Certaines parties du spectacle, comme la chanteuse trompée elle-même, ne sont en fait pas très importantes. On dirait que c'est une œuvre de philosophie glamour : partieHorreur rocheuse, en partie celui de PlatonSymposium. Mais les comédies musicales font mieux d’enterrer leurs abstractions, pas de les animer et de les projeter sur des canevas, aussi jolis soient-ils. C'est un problème d'échelle : les trous dans la logique semblent terriblement importants là-haut. L'histoire de la création et de l'abandon par Hedwige d'un jeune rockeur appelé Tommy Gnosis – le nom trahit les intentions des auteurs – n'est, par exemple, ni crédible ni claire. De même, le traitement du thème de la restauration sexuelle, l’idée selon laquelle les humains ont été séparés de leurs autres moitiés et que la luxure est la volonté de réparer les dégâts, a à peu près la gravité d’une séance de taureaux alimentée par un bang. Il produit une chanson touchante, « The Origin of Love », qui rend au moins les idées jolies. (Les neuf autres chansons, de Stephen Trask, sont également excellentes, qu'il s'agisse de hurlements glam-rock ou de magnifiques ballades post-Beatles.) Mais combien plus touchantes pourraient-elles êtreHedwigese passer du maquillage intellectuel acidulé ?

Heureusement,Hedwigeest très touchant – et amusant – la plupart du temps. Une grande partie du mérite revient évidemment à Harris, qui a complètement relevé les défis extrêmes du rôle dans une performance qui redéfinit sa carrière (et brûle les graisses). Son Hedwige contrôle mieux son attitude et ses effets que certaines Hedwiges précédentes ; son hostilité et son pathétique font, comme il la joue, une partie de son jeu, pas tellement un signe de pathologie. C'est comme si elle était son propre animateur, hébergeant ses sentiments plutôt que de les avoir : un rôle pour lequel les concerts de Harris aux Tony et aux Emmy Awards l'ont bien préparé. D’une part, il est expert dans l’art de faire en sorte que les répliques scriptées ressemblent à des ad libs. Et en tant qu'homosexuel le plus connu d'Amérique, il s'assure qu'il y a toujours quelque chose de séduisant dans le manque de grâce d'Hedwige. Si cela le rend un peu plus clinquant que Hedwigs du centre-ville, il a une maison dans le centre-ville à occuper.
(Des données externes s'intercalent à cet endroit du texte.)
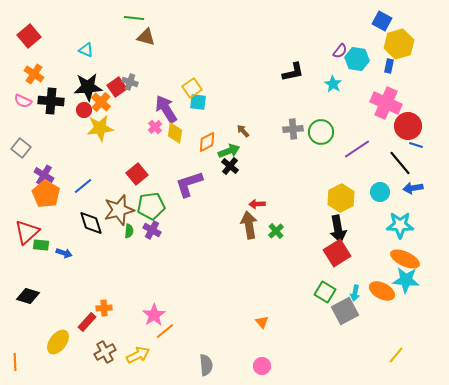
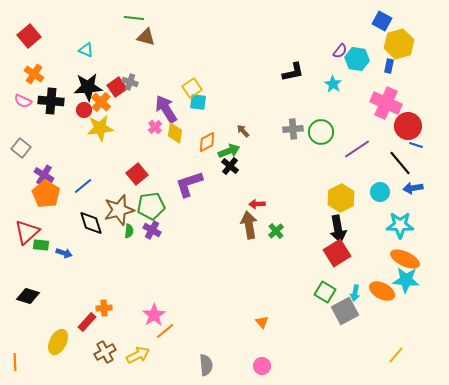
yellow ellipse at (58, 342): rotated 10 degrees counterclockwise
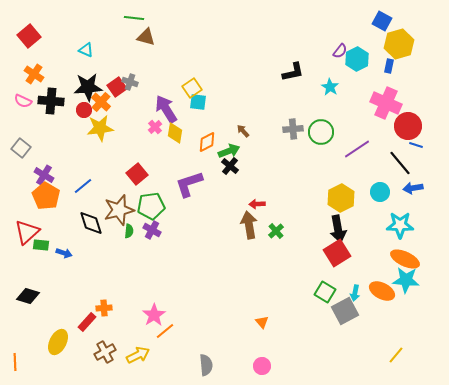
cyan hexagon at (357, 59): rotated 25 degrees clockwise
cyan star at (333, 84): moved 3 px left, 3 px down
orange pentagon at (46, 194): moved 2 px down
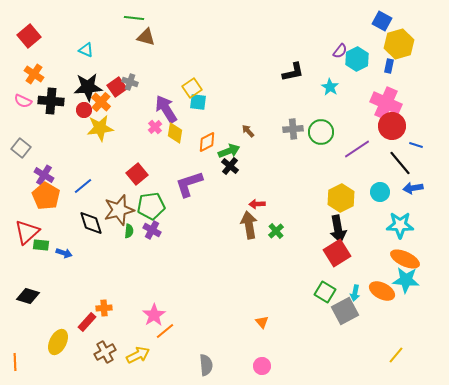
red circle at (408, 126): moved 16 px left
brown arrow at (243, 131): moved 5 px right
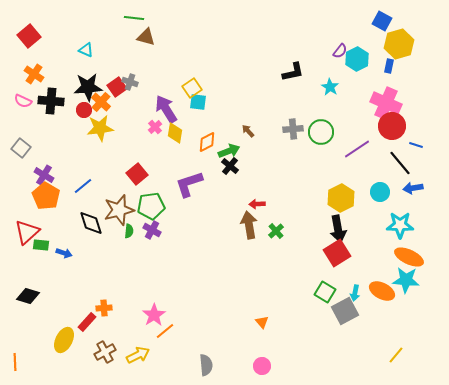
orange ellipse at (405, 259): moved 4 px right, 2 px up
yellow ellipse at (58, 342): moved 6 px right, 2 px up
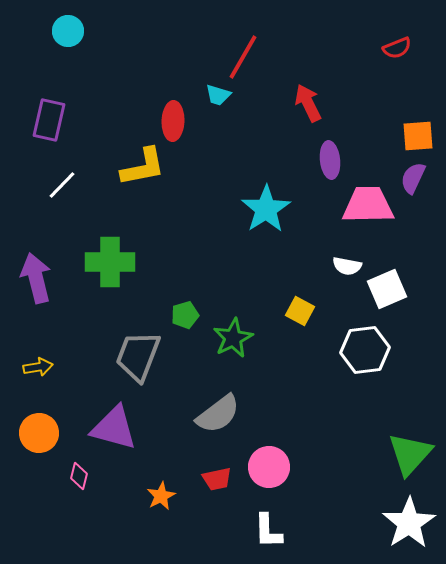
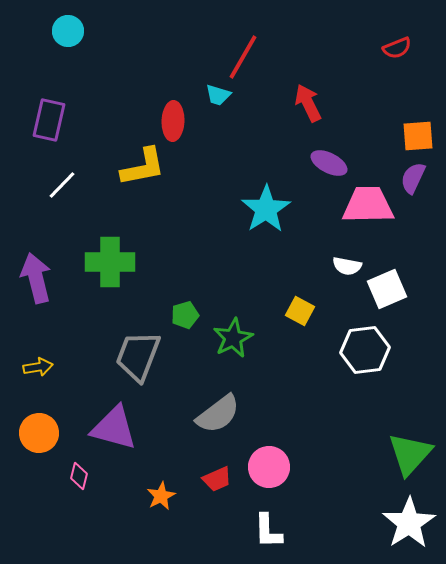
purple ellipse: moved 1 px left, 3 px down; rotated 57 degrees counterclockwise
red trapezoid: rotated 12 degrees counterclockwise
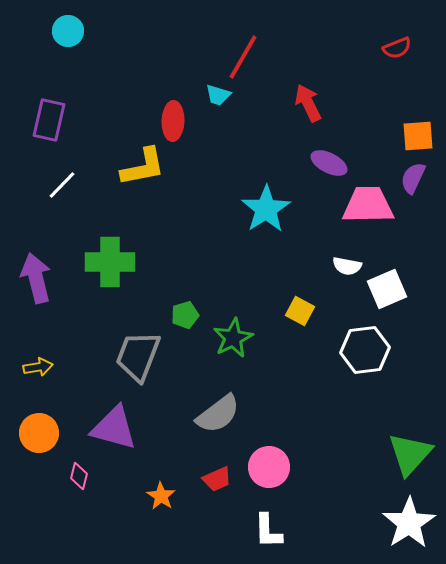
orange star: rotated 12 degrees counterclockwise
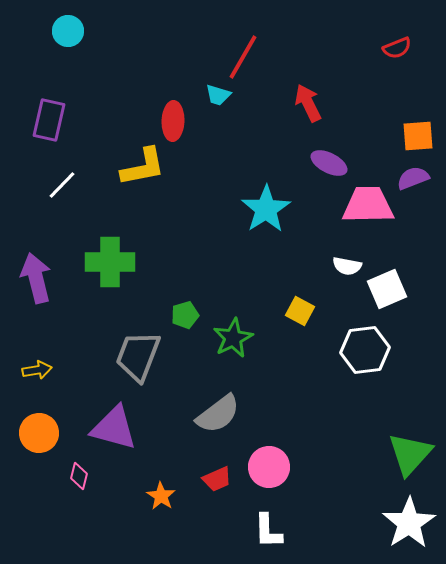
purple semicircle: rotated 44 degrees clockwise
yellow arrow: moved 1 px left, 3 px down
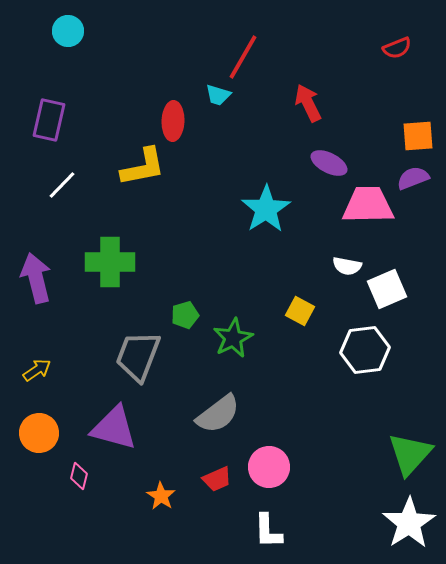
yellow arrow: rotated 24 degrees counterclockwise
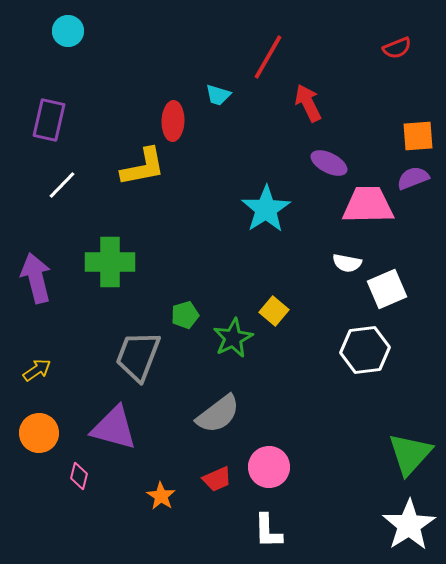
red line: moved 25 px right
white semicircle: moved 3 px up
yellow square: moved 26 px left; rotated 12 degrees clockwise
white star: moved 2 px down
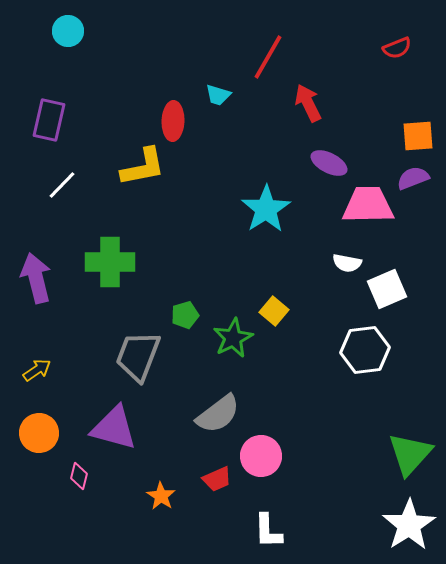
pink circle: moved 8 px left, 11 px up
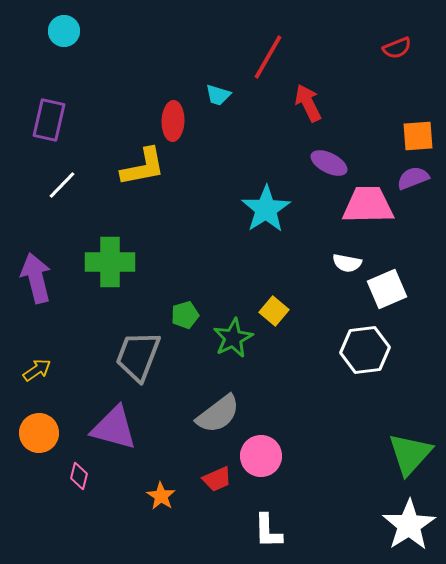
cyan circle: moved 4 px left
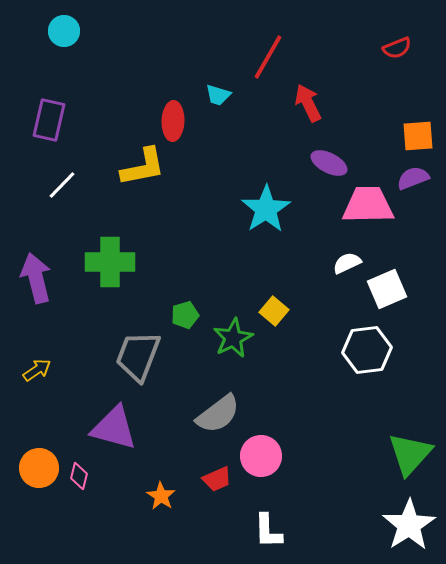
white semicircle: rotated 144 degrees clockwise
white hexagon: moved 2 px right
orange circle: moved 35 px down
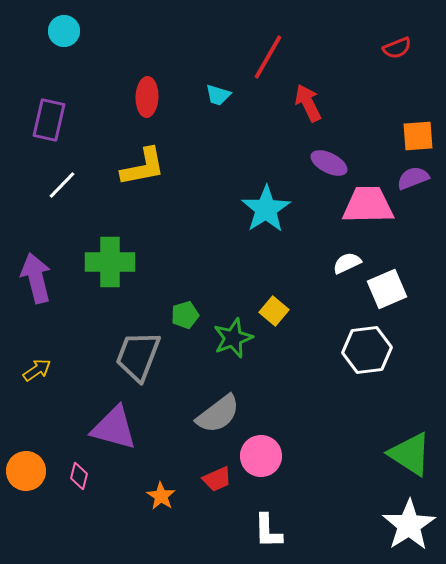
red ellipse: moved 26 px left, 24 px up
green star: rotated 6 degrees clockwise
green triangle: rotated 39 degrees counterclockwise
orange circle: moved 13 px left, 3 px down
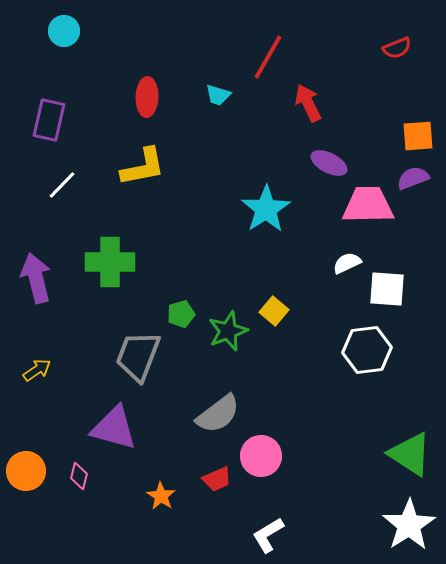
white square: rotated 27 degrees clockwise
green pentagon: moved 4 px left, 1 px up
green star: moved 5 px left, 7 px up
white L-shape: moved 4 px down; rotated 60 degrees clockwise
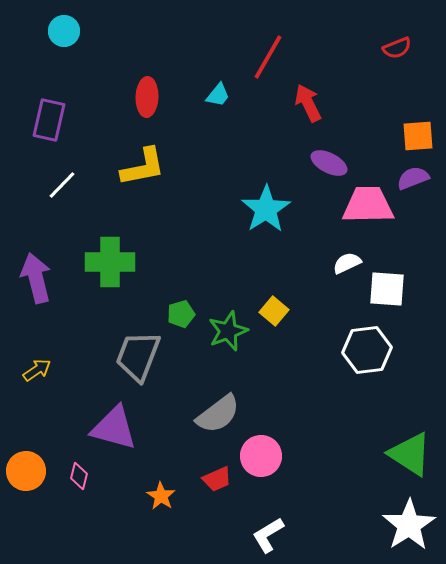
cyan trapezoid: rotated 68 degrees counterclockwise
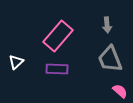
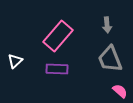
white triangle: moved 1 px left, 1 px up
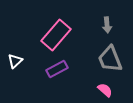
pink rectangle: moved 2 px left, 1 px up
purple rectangle: rotated 30 degrees counterclockwise
pink semicircle: moved 15 px left, 1 px up
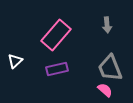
gray trapezoid: moved 9 px down
purple rectangle: rotated 15 degrees clockwise
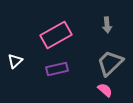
pink rectangle: rotated 20 degrees clockwise
gray trapezoid: moved 5 px up; rotated 68 degrees clockwise
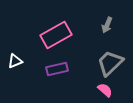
gray arrow: rotated 28 degrees clockwise
white triangle: rotated 21 degrees clockwise
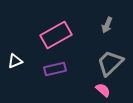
purple rectangle: moved 2 px left
pink semicircle: moved 2 px left
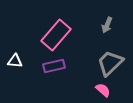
pink rectangle: rotated 20 degrees counterclockwise
white triangle: rotated 28 degrees clockwise
purple rectangle: moved 1 px left, 3 px up
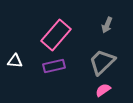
gray trapezoid: moved 8 px left, 1 px up
pink semicircle: rotated 77 degrees counterclockwise
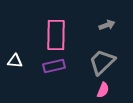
gray arrow: rotated 133 degrees counterclockwise
pink rectangle: rotated 40 degrees counterclockwise
pink semicircle: rotated 147 degrees clockwise
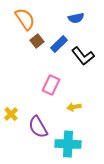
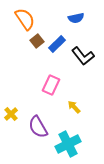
blue rectangle: moved 2 px left
yellow arrow: rotated 56 degrees clockwise
cyan cross: rotated 30 degrees counterclockwise
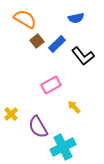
orange semicircle: rotated 25 degrees counterclockwise
pink rectangle: rotated 36 degrees clockwise
cyan cross: moved 5 px left, 3 px down
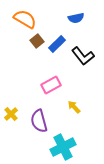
purple semicircle: moved 1 px right, 6 px up; rotated 15 degrees clockwise
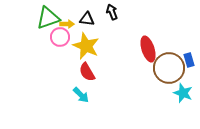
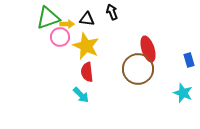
brown circle: moved 31 px left, 1 px down
red semicircle: rotated 24 degrees clockwise
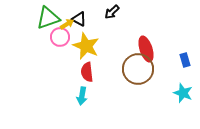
black arrow: rotated 112 degrees counterclockwise
black triangle: moved 8 px left; rotated 21 degrees clockwise
yellow arrow: rotated 32 degrees counterclockwise
red ellipse: moved 2 px left
blue rectangle: moved 4 px left
cyan arrow: moved 1 px right, 1 px down; rotated 54 degrees clockwise
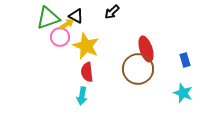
black triangle: moved 3 px left, 3 px up
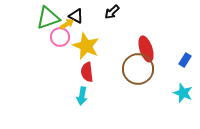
blue rectangle: rotated 48 degrees clockwise
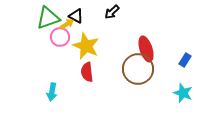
cyan arrow: moved 30 px left, 4 px up
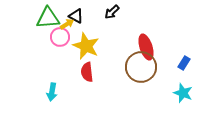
green triangle: rotated 15 degrees clockwise
red ellipse: moved 2 px up
blue rectangle: moved 1 px left, 3 px down
brown circle: moved 3 px right, 2 px up
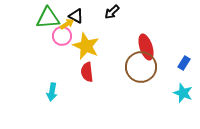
pink circle: moved 2 px right, 1 px up
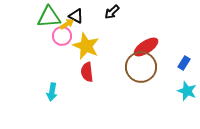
green triangle: moved 1 px right, 1 px up
red ellipse: rotated 75 degrees clockwise
cyan star: moved 4 px right, 2 px up
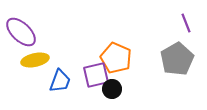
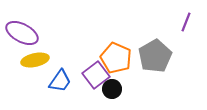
purple line: moved 1 px up; rotated 42 degrees clockwise
purple ellipse: moved 1 px right, 1 px down; rotated 16 degrees counterclockwise
gray pentagon: moved 22 px left, 3 px up
purple square: rotated 24 degrees counterclockwise
blue trapezoid: rotated 15 degrees clockwise
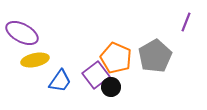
black circle: moved 1 px left, 2 px up
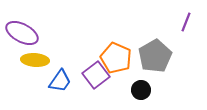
yellow ellipse: rotated 16 degrees clockwise
black circle: moved 30 px right, 3 px down
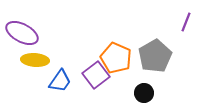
black circle: moved 3 px right, 3 px down
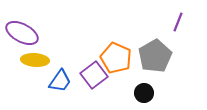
purple line: moved 8 px left
purple square: moved 2 px left
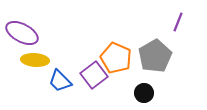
blue trapezoid: rotated 100 degrees clockwise
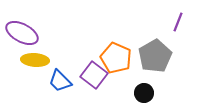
purple square: rotated 16 degrees counterclockwise
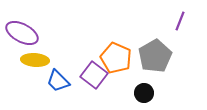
purple line: moved 2 px right, 1 px up
blue trapezoid: moved 2 px left
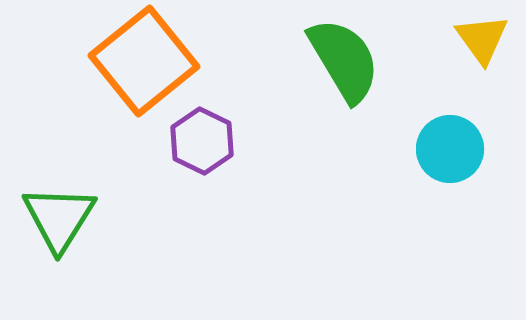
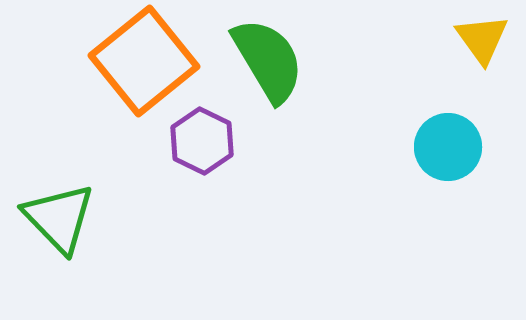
green semicircle: moved 76 px left
cyan circle: moved 2 px left, 2 px up
green triangle: rotated 16 degrees counterclockwise
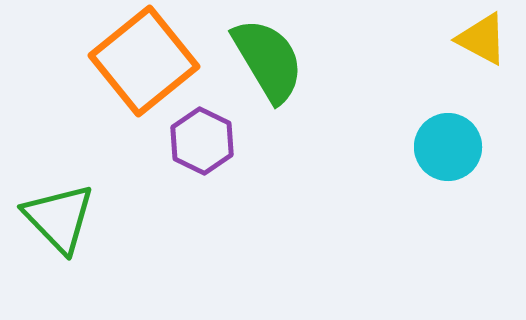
yellow triangle: rotated 26 degrees counterclockwise
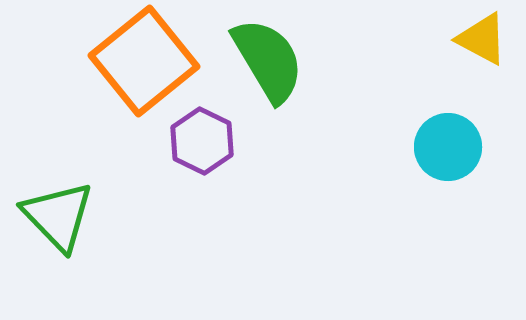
green triangle: moved 1 px left, 2 px up
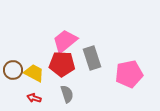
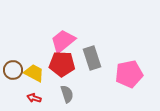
pink trapezoid: moved 2 px left
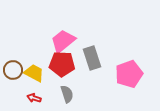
pink pentagon: rotated 8 degrees counterclockwise
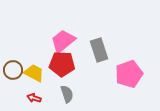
gray rectangle: moved 7 px right, 8 px up
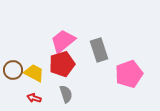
red pentagon: rotated 20 degrees counterclockwise
gray semicircle: moved 1 px left
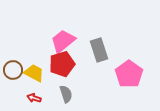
pink pentagon: rotated 16 degrees counterclockwise
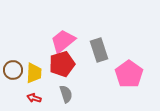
yellow trapezoid: rotated 65 degrees clockwise
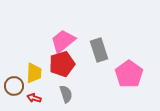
brown circle: moved 1 px right, 16 px down
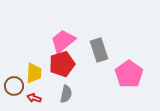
gray semicircle: rotated 30 degrees clockwise
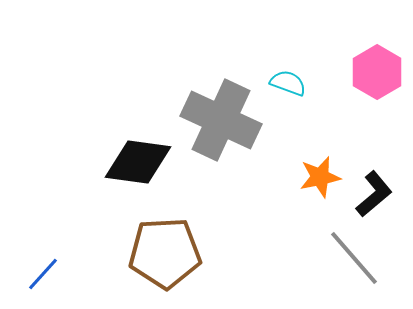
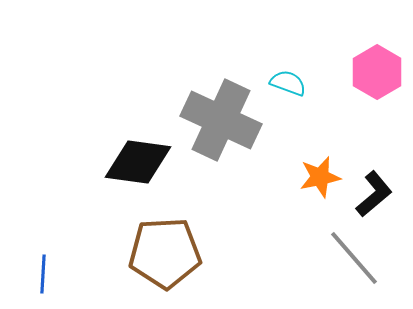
blue line: rotated 39 degrees counterclockwise
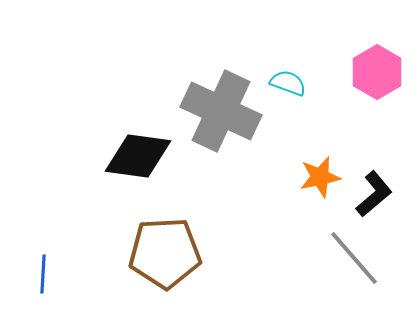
gray cross: moved 9 px up
black diamond: moved 6 px up
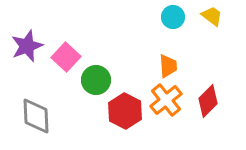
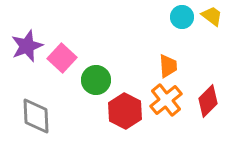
cyan circle: moved 9 px right
pink square: moved 4 px left, 1 px down
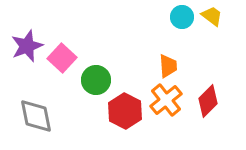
gray diamond: rotated 9 degrees counterclockwise
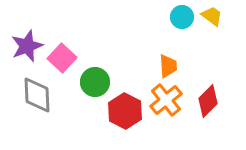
green circle: moved 1 px left, 2 px down
gray diamond: moved 1 px right, 21 px up; rotated 9 degrees clockwise
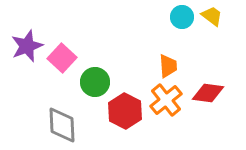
gray diamond: moved 25 px right, 30 px down
red diamond: moved 8 px up; rotated 52 degrees clockwise
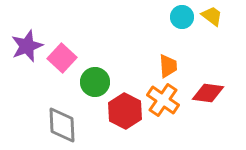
orange cross: moved 3 px left; rotated 16 degrees counterclockwise
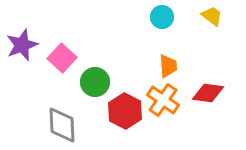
cyan circle: moved 20 px left
purple star: moved 5 px left, 1 px up
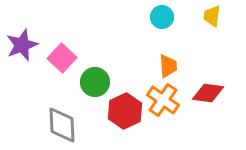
yellow trapezoid: rotated 120 degrees counterclockwise
red hexagon: rotated 8 degrees clockwise
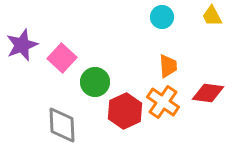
yellow trapezoid: rotated 35 degrees counterclockwise
orange cross: moved 2 px down
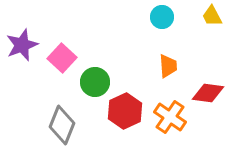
orange cross: moved 7 px right, 15 px down
gray diamond: rotated 24 degrees clockwise
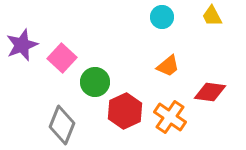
orange trapezoid: rotated 55 degrees clockwise
red diamond: moved 2 px right, 1 px up
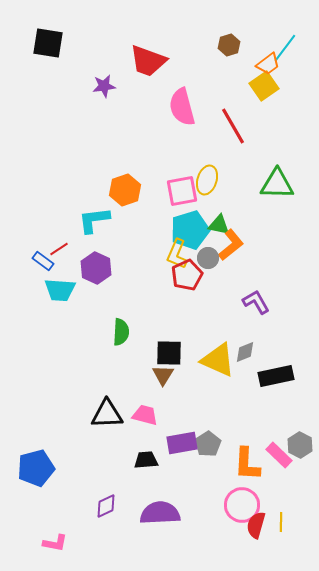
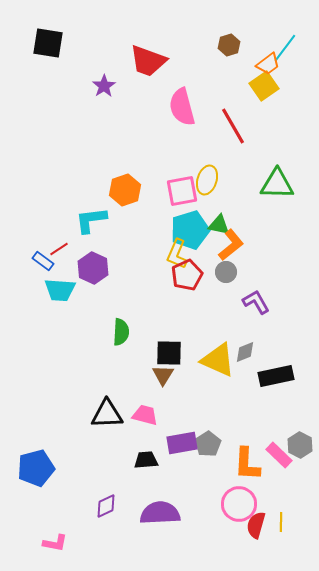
purple star at (104, 86): rotated 25 degrees counterclockwise
cyan L-shape at (94, 220): moved 3 px left
gray circle at (208, 258): moved 18 px right, 14 px down
purple hexagon at (96, 268): moved 3 px left
pink circle at (242, 505): moved 3 px left, 1 px up
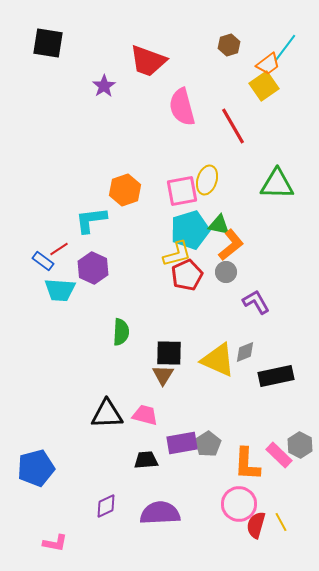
yellow L-shape at (177, 254): rotated 128 degrees counterclockwise
yellow line at (281, 522): rotated 30 degrees counterclockwise
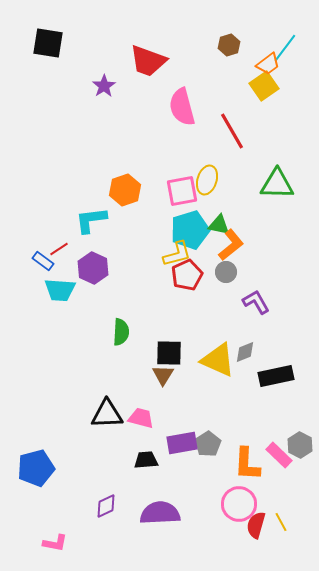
red line at (233, 126): moved 1 px left, 5 px down
pink trapezoid at (145, 415): moved 4 px left, 3 px down
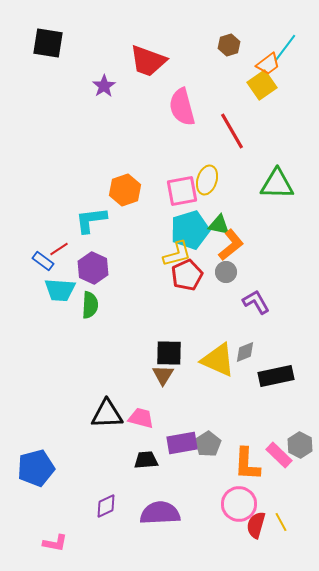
yellow square at (264, 86): moved 2 px left, 1 px up
green semicircle at (121, 332): moved 31 px left, 27 px up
J'espère qu'il réussira. Malgré la confusion de la cosmologie Hedwig-Yitzhak-Tommy, dont la conclusion est presque impossible à déchiffrer, l'histoire est absolument claire dans la définition de son thème le plus important, celui qui relie son intrigue et son milieu. Autrement dit : peu importe jusqu’où monte la marée de la tolérance, il y a toujours ceux, les Hedwiges de ce monde, qui sont trop enclavés pour en profiter. Il appartiendra donc à la musique (et au théâtre) de leur apporter son amour et son énergie révolutionnaires. Ainsi, à « tous les étranges rock-and-rollers » et « marginaux et perdants » (comme le disent les paroles de Trask pour « Midnight Radio »), Hedwige offre un espoir désormais à la taille de Broadway. C’est cette histoire – « l’histoire que ma mère m’a murmurée un jour dans le noir, puis s’est rétractée » – quiHedwigedemande (sans doute à genoux) la chance de continuer à raconter.

Hedwige et le pouce en colèreest au Belasco jusqu'au 17 août.

*Cet article paraît dans le numéro du 5 mai 2014 deMagazine new-yorkais.